Timpano was historically baked in an enamel wash basin, but if you’re not an Italian granny, chances are you don’t have one of those. Kerry hunted around (she likes shopping online as much as I do) and found a 14-inch enamel basin from Kolorful Kitchen. But one huge mother of a deep dish oven-safe bowl or circular baking dish will work. Who the hell are we kidding, just commit and by a basin.
Preheat the oven to 350F. Generously grease the timpano bowl with a drizzle of olive oil. Roll out your beautiful dough until it’s nice and thin (but still thick enough that it won’t rip. If it rips, you can always roll it out again—the world will not end). Fold the dough over in half, then in half again to form a triangle. Place it in the pan. Open the dough folds and arrange it so the folds fall over the rim of the bowl.
Toss the penne pasta with 2 cups of your tomato sauce and a drizzle of olive oil. Distribute 1/3 of the pasta over your pastry. Top with half the salami, then half the provolone. Add half of your soft-boiled egg halves, half the meatballs, and half the pecorino romano (or parmigiano) cheese. Pour 1/3 of the beaten eggs over all this mess (they help bind everything together) and then pour about 2 cups of the tomato sauce over that.
Now add another 1/3 of the pasta. Top with the remaining salami, remaining provolone, remaining soft-boiled eggs, remaining meatballs, and the rest of the pecorino romano cheese. Pour another 1/3 of the beaten eggs over that, then 2 cups of tomato sauce over that.
Add a final layer: the rest of the pasta, followed by a couple more cups of sauce, and then the remainder of the beaten eggs. If things look like they’re gonna go overboard, just shake the pan a bit to get everything to settle nicely.
Fold the dough over the filling to seal completely. If there’s too much dough and it’s overlapping a lot, just trim it away. If there’s not enough dough, cut the folds, roll it out again into a thin layer, and drape over the top and seal the edges with your fingers to form a “lid”. It doesn’t have to look pretty, guys: this whole thing’s literally going upside down later. Don’t freak.
Bake this mother for 1 ½ hours until golden brown. Take it out of the oven and let it rest for at least 30 minutes. This whole resting process is gonna get annoying, but the reason we do it is so when we invert the thing, everything doesn’t fall apart into a hot liquid lava mess. That would be super embarrassing.

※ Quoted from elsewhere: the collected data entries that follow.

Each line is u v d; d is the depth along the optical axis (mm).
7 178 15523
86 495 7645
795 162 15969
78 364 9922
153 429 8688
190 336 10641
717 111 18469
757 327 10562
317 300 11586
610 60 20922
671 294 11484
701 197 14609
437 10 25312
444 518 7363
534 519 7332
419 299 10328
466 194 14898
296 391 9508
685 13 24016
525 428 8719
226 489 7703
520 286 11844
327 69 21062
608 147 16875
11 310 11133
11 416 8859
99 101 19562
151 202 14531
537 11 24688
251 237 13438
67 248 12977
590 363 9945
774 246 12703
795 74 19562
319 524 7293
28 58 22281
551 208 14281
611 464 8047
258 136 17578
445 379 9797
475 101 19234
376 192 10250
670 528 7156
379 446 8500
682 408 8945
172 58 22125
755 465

Grab a Kerry (friend) to help you do this next part: get ahold of the pan firmly and flip the timpano upside down and invert it onto a serving platter. DO NOT REMOVE THE PAN. Let it rest upside down in its dish for another 30 minutes. Patience is key—can you imagine losing this thing after all the hard work you’ve done because you couldn’t wait? Go have another glass of vino.
Now slowly and gently remove the pan and let the timpano rest out in the open for yet another 20 goddamn minutes.
Using a long sharp knife, cut a circle about 2-3 inches in diameter in the center of the timpano, making sure to cut all the way to the bottom. Cut the timpano like you would a pie into individual portions, leaving the center circle as a support for the remaining pieces. Transfer the pieces with the help of a spatula onto plates. Behold its glory. Eat. Then go lie down.
Serves about a million people. Seriously, there were 9 of us, and we barely got through half, with seconds.